Hoje, porém, queria falar dos problemas cotidianos, das pedras no nosso caminho de falantes e autores de memorandos, relatórios, cartas, emails, currículos. Não que Machado não possa ser melhor professor, mas nos acostumamos rápido com as estratégicas lúdicas da didática (a nós, professores, o mea culpa) e esquecemos de mostrar a beleza de língua que a literatura tem para compartilhar com outras formas de discurso.
Enfim, vou deixar o Machado em paz e falar do prosaico, como se o prosaico fosse uma categoria distinta (é e não é, mas fiquemos só com a segunda opção).
Vou falar só de língua e do problema que aflige os falantes de hoje: acordo ortográfico, sim, ou acordo ortográfico, não? Qual é o seu partido? E o que fazer na hora de escrever um documento prosaico, mas decisivo, como um currículo, por exemplo? E agora que fomos os primeiros a pedir prorrogação na aplicação do acordo, continuamos a transição ou aproveitamos o momento de vacilação para restaurar o ancien regime?
Onde está a língua pura, onde está a língua certa (o santo graal dos anônimos autores de relatórios)?
A língua está em uma selva escura, diria Dante, sem medo de aventurar-se com o poeta maior.
Nós que somos marias e josés podemos usar uns cajadinhos para enfrentar os perigos que nos rodeiam: critério, verificando as próprias escolhas em exemplos do presente e do passado (usando fontes credenciadas); atenção para com o destinatário (mantendo o estilo pessoal, mas tendo o cuidado de usar léxico compartilhado e reconhecível pelo interlocutor); ouvidos atentos para descobrir novas tendências e aumentar o nosso repertório. Os casos ambíguos são justificados, em casos de controvérsia, com a ambiguidade mesma. Se há mais de uma forma válida, todas devem ser aceitas. E por fim, tentem ser coerentes, não utilizem uma regra em um parágrafo e uma regra diferente em outro parágrafo. Por mais que possam ser formas aceitas, dará a impressão de conhecimento insuficiente, de vacilação, de falta de cuidado, de distração. Um pequeno erro chama mais a atenção que o conteúdo, porque salta imediatamente aos olhos e exige menos concentração do que a necessária para acompanhar a argumentação.

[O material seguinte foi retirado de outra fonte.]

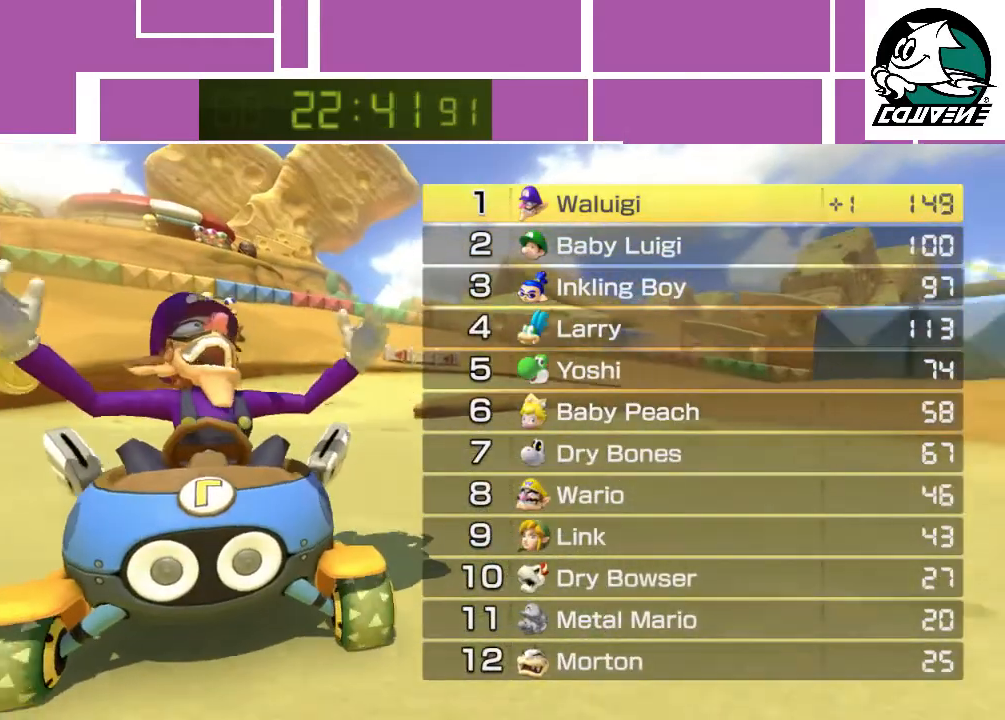
{"buttons": ["A"], "left_stick": "center", "events": [[83, "A", "down"], [117, "A", "up"], [183, "A", "down"], [233, "A", "up"], [283, "A", "down"], [333, "A", "up"], [400, "A", "down"], [467, "A", "up"], [500, "A", "down"]]}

Essas, portanto, são dicas preciosas para os profissionais que não têm formação linguística e não trabalham com a língua. Para um engenheiro, um vendedor, um consultor, um economista, um executivo em geral, a língua deve receber atenção redobrada: as questões técnicas eles tiram de letra... É a língua que pode queimar o filme de um bom relatório.
Boas festas!
A todos os meus votos de sucesso na comunicação!